Classifications are cool (and sometimes hard to keep up-to-date.)
Classifications (formerly SAINT classifications) are a powerful tool for gaining more insight from your analysis of online behavior. They provide a means to upload metadata that can be connected to the information being gathered by Adobe Analytics. Classifications are used in many ways. Here are a few examples:
- Classifications are often used to break a variable containing a delimited list into smaller pieces. For example, tracking codes often comprise a delimited list with portions of the tracking code string representing marketing channel, partner, name, date. etc. Classifications can be used to group tracking codes by these categories.
- Some retailers populate the Products variable with a SKU number. Using classifications they can upload information from their internal product database to categorize SKUs into brands, sizes, colors, flavors, varieties, categories, etc.
- Some companies populate a prop or eVar with a customer ID and use classifications to upload customer attributes for from their CRM database for use in Analytics.
- Classifications can be used to give friendly names to cryptic codes stored in a prop or eVar. For example, you can use classifications to rename ‘ca’ to ‘Channel Affiliate.’
But there’s a dirty little secret about classifications: They can be very time consuming to manage. As an example, the typical process for updating classifications for tracking codes might look something like this:
- New tracking codes are created and used in online advertising efforts.

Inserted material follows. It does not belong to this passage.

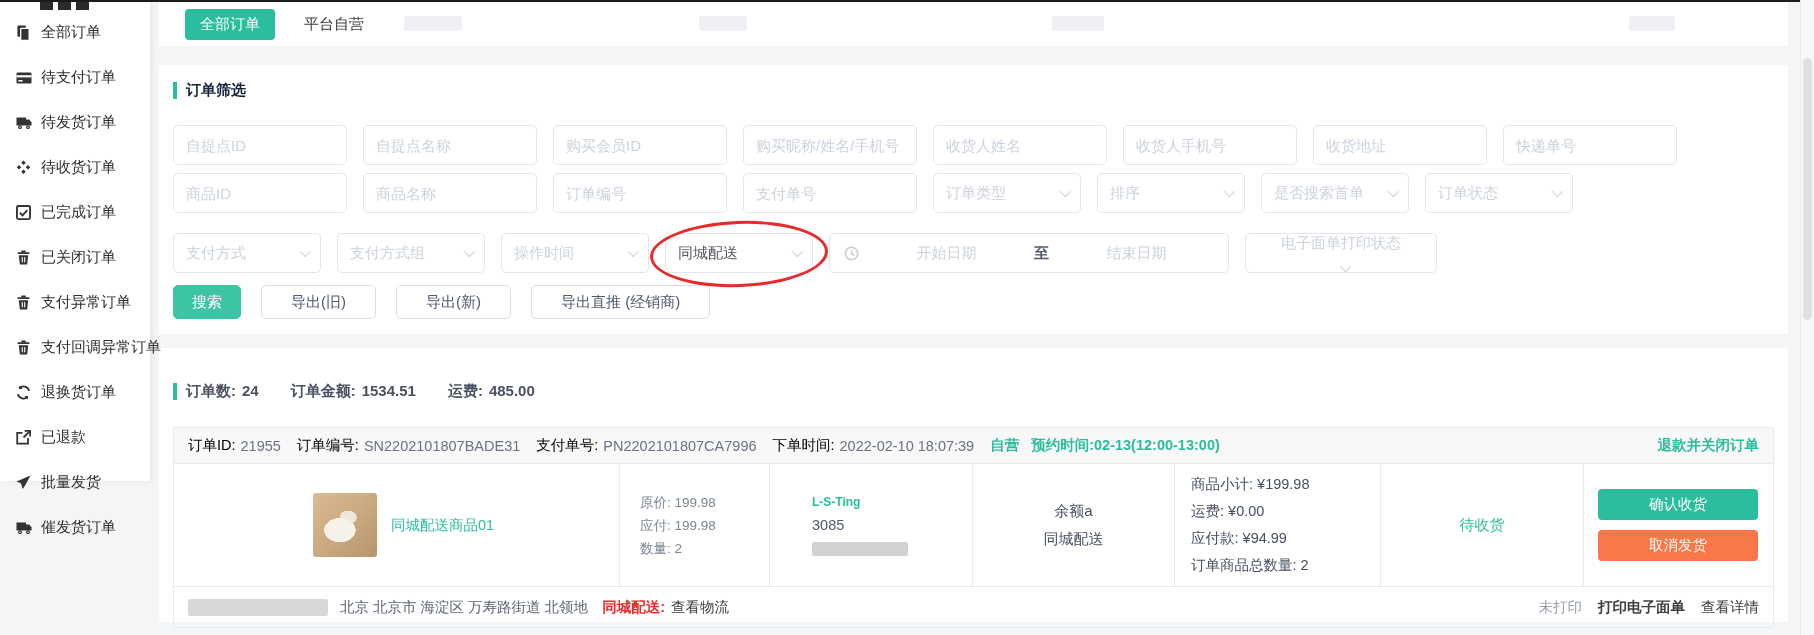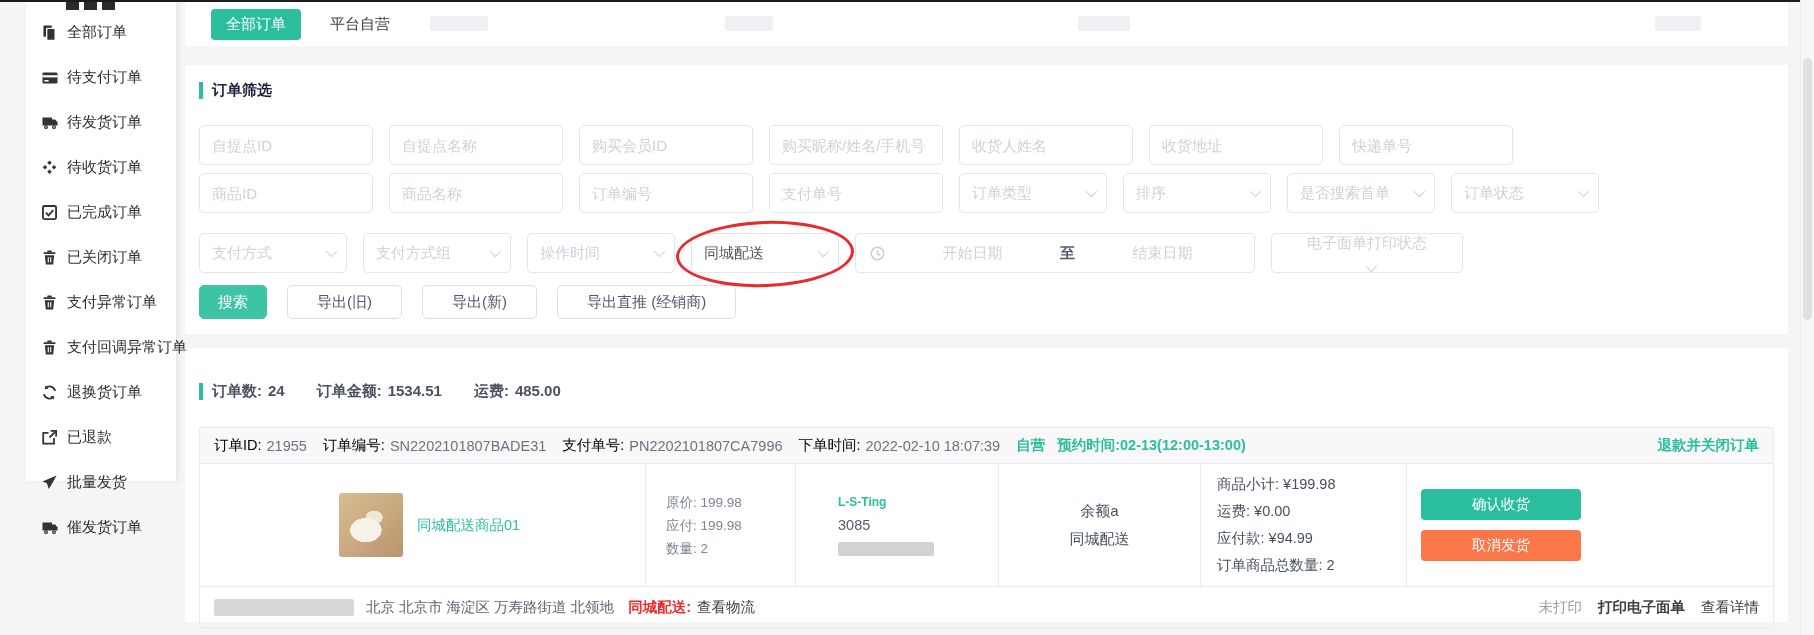"全部订单" .page { margin-left: 26px -> none }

- The person managing classifications notices that these new codes are not classified properly. Often this is exhibited in reports by the “None” bucket in a classifications report growing larger and larger over time as more and more unclassified tracking codes come into the system.
- The person managing classifications downloads the existing and unclassified keys via the classifications export tool in Analytics and loads the file into Excel.
- Using Excel she types the correct classifications in each cell for every unclassified key, saves the file, and then uploads it back into Analytics using the import tool.
- She waits for a few hours or a day or two for the classifications to propagate to reports.
- Voila, tracking codes are appropriately classified in Analytics.
- A few days go by. More unclassified tracking codes come into the system.
- Go to step 1. (sigh)
The process is manual, slow and often reactive in nature which means classifications reports are not as useful as they might otherwise be. Sheesh, why can’t we at Adobe make this easier??? Well, we’re working on it. We have several initiatives underway to improve the situation. This post is Part 1 of a multi-part series describing one of those efforts: the classifications rule builder.
Automating classifications with a rule-based approach
As indicated above, classification metadata can come from many places. The new classifications rule builder focuses on use cases where metadata is located within the string values being passed into Adobe Analytics. The tracking code example mentioned above is a prime example of this use case. Other examples include certain product strings and internal search terms. Using rules you can tell Adobe Analytics how to decipher the incoming tracking codes, search terms, etc. and then Analytics will automatically set classifications for you. You no longer have to deal with downloading, filling out, and uploading classification files all the time.
In my next post I will talk through several examples in more detail and show how a rule-based approach will greatly simplify your process, saving you hours of work each.
The classifications rule builder is available NOW
For those of you who attended the Digital Marketing Summit in Salt Lake City or London, the classifications rule builder was demoed during the closing SNEAKS session at those events. I’m happy to announce that the classifications rule builder is available now for use by all Adobe Analytics customers.